I’ve had Tangier Restaurant in Boulder on my radar for a long time. The near-hidden location and nondescript sign out front never beckoned me in. Seeking something new, I finally made my way over. Not expecting too much from a place sandwiched between a Subway and a carnicera on 28th, I must say, Tangier knocked my socks off with its Moroccan hospitality and crave-able cuisine.

The moment you remove your shoes at the door of Tangier, you’ll begin to see what I mean. (You’ll want to wear clean socks, or prepare your feet for public display if you go.) Choose to sit at the reclining floor tables and lounge your way through dinner in the plushy pillowed and ornately adorned floor banquettes, or choose a standard table if relaxed dining isn’t your bag. Either way, you’ll melt into your seat at the anticipation of your meal.

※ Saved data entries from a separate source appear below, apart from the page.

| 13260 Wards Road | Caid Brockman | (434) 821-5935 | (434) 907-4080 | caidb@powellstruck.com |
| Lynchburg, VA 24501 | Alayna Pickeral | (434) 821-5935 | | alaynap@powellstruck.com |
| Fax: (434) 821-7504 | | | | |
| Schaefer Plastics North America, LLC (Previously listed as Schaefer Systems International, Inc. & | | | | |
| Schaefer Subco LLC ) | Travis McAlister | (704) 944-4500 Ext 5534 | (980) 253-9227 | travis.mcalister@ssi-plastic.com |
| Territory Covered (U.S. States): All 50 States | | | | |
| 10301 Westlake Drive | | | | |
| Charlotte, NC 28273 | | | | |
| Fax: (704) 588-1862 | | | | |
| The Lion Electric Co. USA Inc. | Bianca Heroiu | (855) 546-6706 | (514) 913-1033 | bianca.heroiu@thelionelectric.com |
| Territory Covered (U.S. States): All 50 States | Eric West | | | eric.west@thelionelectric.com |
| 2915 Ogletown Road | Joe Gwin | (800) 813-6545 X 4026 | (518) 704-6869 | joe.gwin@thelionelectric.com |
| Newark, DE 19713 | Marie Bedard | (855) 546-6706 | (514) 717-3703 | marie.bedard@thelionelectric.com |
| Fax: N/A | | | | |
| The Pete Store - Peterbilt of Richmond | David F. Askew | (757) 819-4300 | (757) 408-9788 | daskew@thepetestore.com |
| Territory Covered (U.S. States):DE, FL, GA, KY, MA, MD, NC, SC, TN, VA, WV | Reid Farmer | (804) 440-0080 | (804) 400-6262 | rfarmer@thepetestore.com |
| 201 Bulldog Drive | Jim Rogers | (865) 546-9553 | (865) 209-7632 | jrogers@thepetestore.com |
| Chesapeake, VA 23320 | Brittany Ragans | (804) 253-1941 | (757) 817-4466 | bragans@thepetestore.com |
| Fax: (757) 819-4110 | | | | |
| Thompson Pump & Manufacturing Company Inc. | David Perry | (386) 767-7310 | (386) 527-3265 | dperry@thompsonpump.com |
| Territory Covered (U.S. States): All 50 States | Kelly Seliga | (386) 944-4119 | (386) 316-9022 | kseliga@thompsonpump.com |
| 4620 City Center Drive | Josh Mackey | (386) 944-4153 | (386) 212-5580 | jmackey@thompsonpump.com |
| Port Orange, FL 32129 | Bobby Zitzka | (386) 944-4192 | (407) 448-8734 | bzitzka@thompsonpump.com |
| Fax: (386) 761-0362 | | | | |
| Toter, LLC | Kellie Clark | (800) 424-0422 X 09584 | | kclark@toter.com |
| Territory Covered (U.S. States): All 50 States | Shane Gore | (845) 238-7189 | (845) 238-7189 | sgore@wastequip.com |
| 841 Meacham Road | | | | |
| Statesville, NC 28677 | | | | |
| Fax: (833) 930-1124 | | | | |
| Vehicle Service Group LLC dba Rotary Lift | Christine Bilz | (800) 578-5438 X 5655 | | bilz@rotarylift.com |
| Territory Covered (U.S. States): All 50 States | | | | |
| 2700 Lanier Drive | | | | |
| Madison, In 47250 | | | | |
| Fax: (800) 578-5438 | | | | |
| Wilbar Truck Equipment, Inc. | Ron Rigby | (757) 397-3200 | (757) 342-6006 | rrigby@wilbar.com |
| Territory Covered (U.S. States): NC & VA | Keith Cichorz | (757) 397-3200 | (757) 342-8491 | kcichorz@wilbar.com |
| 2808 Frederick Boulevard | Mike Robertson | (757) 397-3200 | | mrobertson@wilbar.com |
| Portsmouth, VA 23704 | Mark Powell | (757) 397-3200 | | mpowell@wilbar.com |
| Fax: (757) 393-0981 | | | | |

Audible “Oh my gods!” and assorted other expressions of pleasure could be heard from the family at the table next to us. The couple on a date to our right was silent. You know, that good silence that occurs when you have a mouthful of wonderful and are too enraptured to speak?

To quote Rob Reiner’s mother in “When Harry Met Sally,” I wanted to say, “I’ll have what she’s having” while pointing to the moaner adjacent to us. Informed by Khalil, our host that it was the chicken bastilla ($11.95) responsible for rendering such bliss, we stopped him mid-sentence and just let him send out what he thought was best by ordering the diafa for two ($59.99). This traditional Moroccan dinner is touted on the menu as “A sampling of a little of everything, when we invite a guest to our house in Morocco, we like them to feel like royalty. We serve the best that we have in our home, so you can sit back and enjoy.”

And sit back and enjoy we did as we were graciously presented with the aforementioned chicken bastilla; ground chicken and almonds intermingled with sweet spices all wrapped in a baked filo package and topped with powdered sugar. I never would have expected what in essence was chicken baklava to be so heavenly. I’d return just for this item alone.

Next came Moroccan bread with honey butter, lentil soup and harira (traditional chick pea, lentil soup) served with wooden ladle-like spoons, both earthy, hearty and conscientiously spiced.

A salad course of Zaelouk eggplant that had been roasted for more than seven hours was infused with saffron. A fresh cucumber melange that cleansed the palate was followed by the main course.

Presented with the small clay-ware oven that is the tagine, Khalil removed the lids to uncover a still bubbling stew of lamb with prunes and apples, and another made with chicken leg, preserved lemon, kalamata olives and peas.

We couldn’t decide which was better, lamb so tender you could eat it with a spoon, or the complex flavor of salty lemon zest interlaced with fall-off-the-bone poultry. I hadn’t eaten this well even in Morocco.

Dessert was a piece of obligatory baklava that didn’t disappoint. Khalil will make a photo-worthy show of pouring mint tea onto someone’s head after they’ve donned a tasseled fez. He also expertly works the room acting as food guide, waiter and host. The restaurant has belly-dancing on weekends, an ample smattering of Moroccan wines and beers, and is open for lunch. While it doesn’t need the entertainment to bolster its offerings, Tangier goes above and beyond to dazzle its diners.

For his encore before you depart, Khalil will sprinkle rosewater onto your palms, the scent of which will linger with you for the rest of the evening, a reminder to return to Tangier, an oasis of epicurean delight and hospitality. I’m certain that I will.